La búsqueda de la singularidad en la construcción del paisaje urbano y en la experiencia estética de los ciudadanos habrá de procurarse desde la excelencia que proclamaba. Esta será el punto de encuentro entre la generación de ciudad y la consecución de una mayor calidad de vida de sus habitantes. Esa singularidad no solo tiene que ver con la geomorfología o con la topografía, tampoco solo con el ancho de las calles y avenidas o con la distribución de usos o la estructura de la propiedad, su logro está también relacionado, incluso en mayor medida, con la exploración e indagación de cuales han de ser los elementos que, no siendo neutros, más implicarán al ciudadano con su entorno.

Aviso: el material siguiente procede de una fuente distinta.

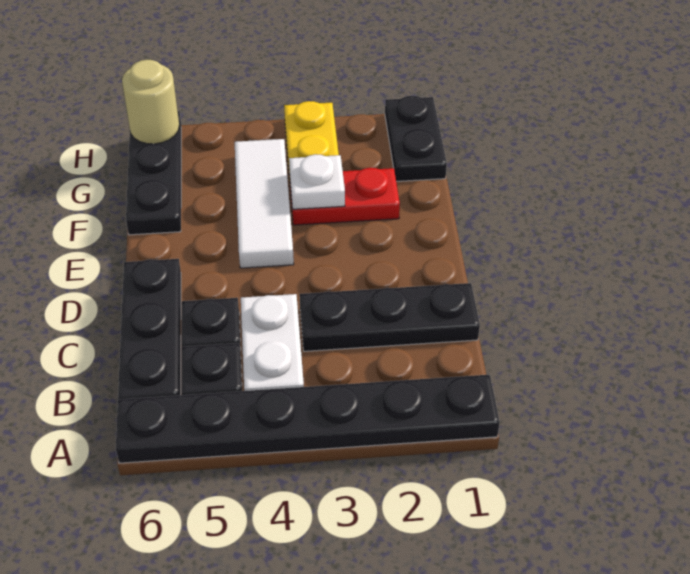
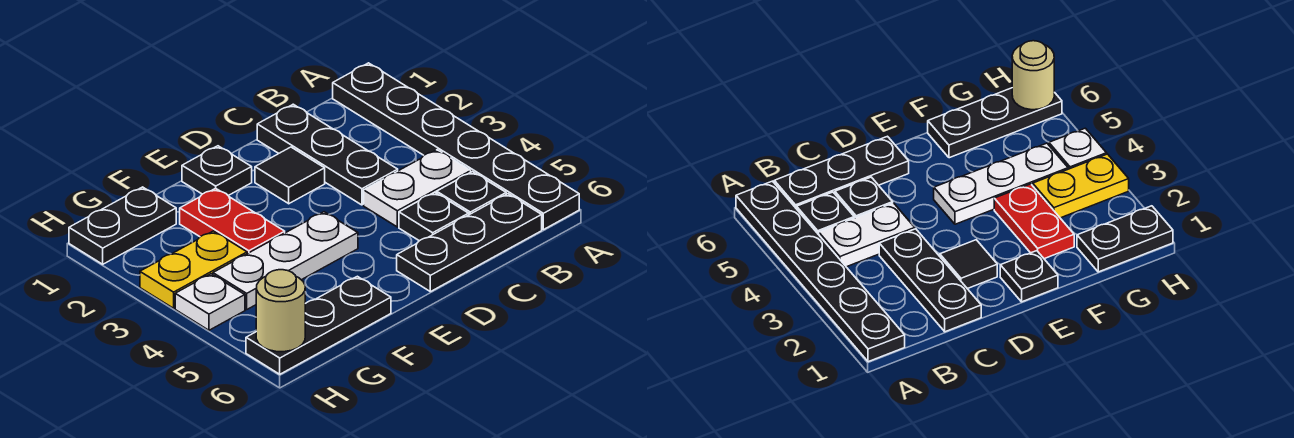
none -> black tile D2 level 1
none -> black plate E1 level 1
white tile E4:G4 level 1 -> white plate E4:G4 level 1
white plate F3 level 2 -> white plate H4 level 1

La neutralidad no cabe en la singularidad, lo que equivaldría a considerar la homogeneidad, como concepto, como enemiga de esa singularidad. Parece obvio que la malla urbana ha de resultar, si no del todo homogénea, al menos sí uniforme con objeto de crear una ciudad coherente, armónica, inclusiva, accesible. Pero los elementos pueden y deben combinarse de manera que procuren una experiencia estética positiva, que generen en el ciudadano una percepción del paisaje urbano que le lleve a la identificación con su entorno. Zaha Hadid avisaba: el mundo no es un ángulo recto. Añadamos a tan reveladora sentencia la necesidad de introducir la experiencia estética en la percepción de lo urbano como balanza en que la singularidad haga de contrapeso a la uniformidad y a las limitaciones del espacio.